Ces pages, dont la concision lumineuse va droit à l’esprit du lecteur, constituent une excellente initiation pour ceux qui ne connaissent pas l’œuvre de Maurras. Et pour ceux qui ne la connaissent qu’à travers des interprétations déformantes, entretenues par la paraisse d’esprit et la malveillance, elles balaieront une foule de préjugés et d’équivoques.
Défenseur de la civilisation : Maurras a été cela avant tout, et sa vie s’est consumée dans ce combat. Mais qu’est-ce que la civilisation ? C’est un climat où l’individu, en naissant, « trouve plus qu’il n’apporte », un capital de beauté, de vertu et d’harmonie, lentement amassé par le génie lumineux de l’homme en lutte avec les forces obscures de la nature, une victoire du principe immortel qui est en nous sur le chaos et sur la mort. Mais cette victoire reste toujours précaire et menacée ; la nature porte la civilisation comme l’abîme porte l’arche : sur un tombeau entr’ouvert. Le bien gagné reste à défendre, dit Maurras dans son admirable Colloque des morts. Rien n’est définitif en ce monde ; l’œuvre accomplie est toujours à refaire et, par un étrange paradoxe, rien n’a plus besoin d’être défendu contre la mort que ce rayon d’éternité posé sur les choses du temps. Pendant plus de cinquante ans, Maurras, debout à la proue du vaisseau de la civilisation, a été cet homme qui dit non à toutes les formes du naufrage, à la colère des vents, comme aux incantations des sirènes…
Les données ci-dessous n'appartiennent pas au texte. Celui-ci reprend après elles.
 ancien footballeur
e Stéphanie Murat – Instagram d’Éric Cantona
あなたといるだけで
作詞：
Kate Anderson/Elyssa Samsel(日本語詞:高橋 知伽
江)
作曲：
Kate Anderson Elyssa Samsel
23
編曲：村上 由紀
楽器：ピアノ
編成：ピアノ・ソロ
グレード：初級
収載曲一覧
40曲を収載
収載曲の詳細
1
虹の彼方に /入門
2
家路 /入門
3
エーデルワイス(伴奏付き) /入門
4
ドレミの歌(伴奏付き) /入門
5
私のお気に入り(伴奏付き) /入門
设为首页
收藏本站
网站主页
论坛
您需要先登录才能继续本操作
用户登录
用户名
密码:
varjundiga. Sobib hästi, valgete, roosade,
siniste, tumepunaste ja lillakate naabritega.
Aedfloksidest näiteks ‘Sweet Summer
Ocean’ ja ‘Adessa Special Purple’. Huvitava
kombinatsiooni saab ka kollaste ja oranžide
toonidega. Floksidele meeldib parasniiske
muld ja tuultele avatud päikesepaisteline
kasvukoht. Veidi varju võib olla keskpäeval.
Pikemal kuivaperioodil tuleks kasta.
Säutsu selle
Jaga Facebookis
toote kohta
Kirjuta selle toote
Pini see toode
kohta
Et son message demeure aujourd’hui plus vivant, plus actuel que jamais [et rappelons que Gustave Thibon est mort au début de l’année 2001, il n’a donc pas connu la période déliquescente très actuelle, qui confirme d’autant ses propos-ci]. Je sais bien qu’il comporte des parties caduques : c’est la part inévitable des circonstances dans toute œuvre humaine. Mais sous ses frondaisons fanées, la sève éternelle reste intacte. Au reste, le jaillissement de la pensée de Maurras déborde de tout côté l’opinion philosophique et politique qu’on a encensée ou condamnée sous le nom de maurrassisme. Je n’aime pas les mots en –isme, et celui-là pas plus que les autres. La pensée d’un homme de génie est une source, un système n’est pas qu’un bassin : Maurras est plus grand et plus vrai que tout maurrassisme.
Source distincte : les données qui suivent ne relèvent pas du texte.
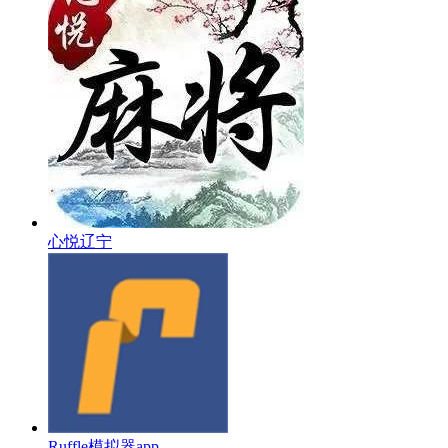
心悦辽宁
Ruffle模拟器app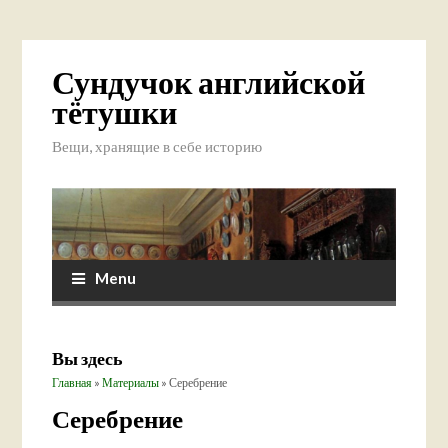
Сундучок английской
тётушки
Вещи, хранящие в себе историю
Menu
Вы здесь
Главная
»
Материалы
» Серебрение
Серебрение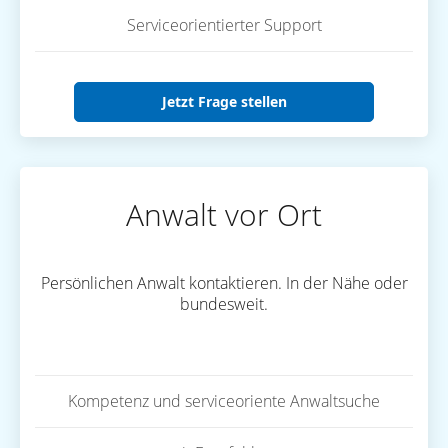
Serviceorientierter Support
Jetzt Frage stellen
Anwalt vor Ort
Persönlichen Anwalt kontaktieren. In der Nähe oder
bundesweit.
Kompetenz und serviceoriente Anwaltsuche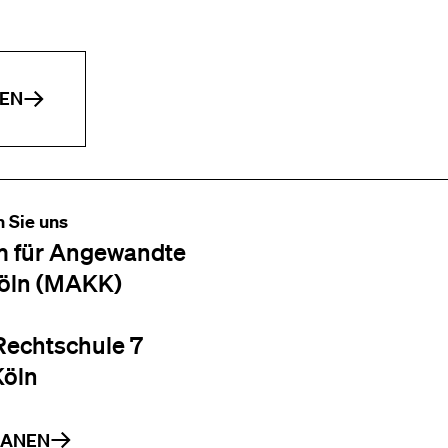
EN
n Sie uns
 für Angewandte
öln (MAKK)
Rechtschule 7
Köln
LANEN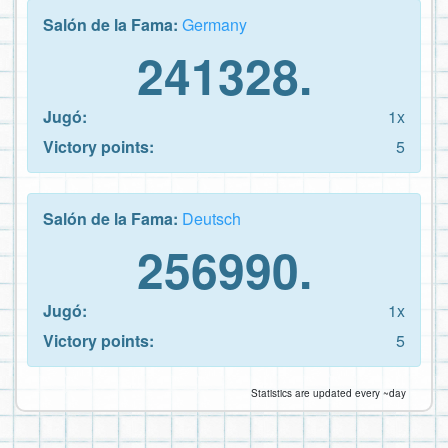
Salón de la Fama:
Germany
241328.
Jugó:
1x
Victory points:
5
Salón de la Fama:
Deutsch
256990.
Jugó:
1x
Victory points:
5
Statistics are updated every ~day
Il est surtout plus universel. Ce qu’on a appelé son étroitesse ou son exclusivisme n’est pas autre chose que le souci de respecter la hiérarchie des valeurs, de ne pas confondre les plans ni brûler les étapes. Écoutons l’invocation qu’adresse à Minerve cet homme qu’on a si souvent traité de doctrinaire fanatique et borné : « que d’autres, moins pieux ou moins réfléchis, t’aient donné pour prison une case de leur pensée, qu’ils t’enferment dans un point du temps ou dans un lieu du monde ! Entends mieux nos propos : c’est la vie, la vie tout entière et non un fragment de la vie, toute la science, tout art, toute morale, toute rêverie, tout amour qui te sont exposés afin que tu leur marques la cadence de l’univers ». En réalité, Maurras nous convie à sauver – chacun à notre place et dans nos limites – tout ce qui dans l’homme est digne de l’homme, tout ce qui fait partie de l »héritage sacré : patrie, beauté, ordre, amour, prière. Faut-il ajouter que la sagesse éternelle, invoquée ici sous le nom de Minerve, a repris peu à peu, dans la pensée et dans le cœur de Maurras, son vrai visage qui est celui du Verbe incarné ?
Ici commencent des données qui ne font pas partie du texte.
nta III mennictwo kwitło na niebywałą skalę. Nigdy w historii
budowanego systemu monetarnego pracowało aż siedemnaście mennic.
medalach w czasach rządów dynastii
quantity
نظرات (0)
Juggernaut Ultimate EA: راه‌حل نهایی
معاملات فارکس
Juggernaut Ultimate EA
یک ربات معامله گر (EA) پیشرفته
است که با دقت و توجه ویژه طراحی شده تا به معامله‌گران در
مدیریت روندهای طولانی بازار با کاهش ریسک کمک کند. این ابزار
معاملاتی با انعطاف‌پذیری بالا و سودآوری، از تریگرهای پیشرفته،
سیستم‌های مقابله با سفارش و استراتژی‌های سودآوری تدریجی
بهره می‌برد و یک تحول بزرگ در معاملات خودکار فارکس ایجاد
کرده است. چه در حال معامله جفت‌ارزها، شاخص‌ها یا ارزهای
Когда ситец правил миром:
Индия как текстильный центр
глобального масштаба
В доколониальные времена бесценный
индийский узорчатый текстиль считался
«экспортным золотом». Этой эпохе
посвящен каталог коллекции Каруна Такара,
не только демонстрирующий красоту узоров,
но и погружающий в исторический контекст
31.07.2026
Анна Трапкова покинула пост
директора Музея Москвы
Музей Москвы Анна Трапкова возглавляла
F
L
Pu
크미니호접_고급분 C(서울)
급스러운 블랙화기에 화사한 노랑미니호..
Le rayonnement de l’œuvre de Maurras subit aujourd’hui une éclipse. Nous le regrettons pour ceux que cette éclipse prive de la lumière, plutôt que pour la lumière elle-même. Car, comme disait Victor Hugo : « Ce n’est pas du côté du soleil que l’éclipse fait de l’ombre ».
Le livre de M. Gérard Hupin vient à son heure : nous ne doutons pas qu’il contribuera efficacement à dissiper les nuées que l’ignorance et la mauvaise foi ont entassées autour de ce foyer de lumière qu’est la pensée de Maurras.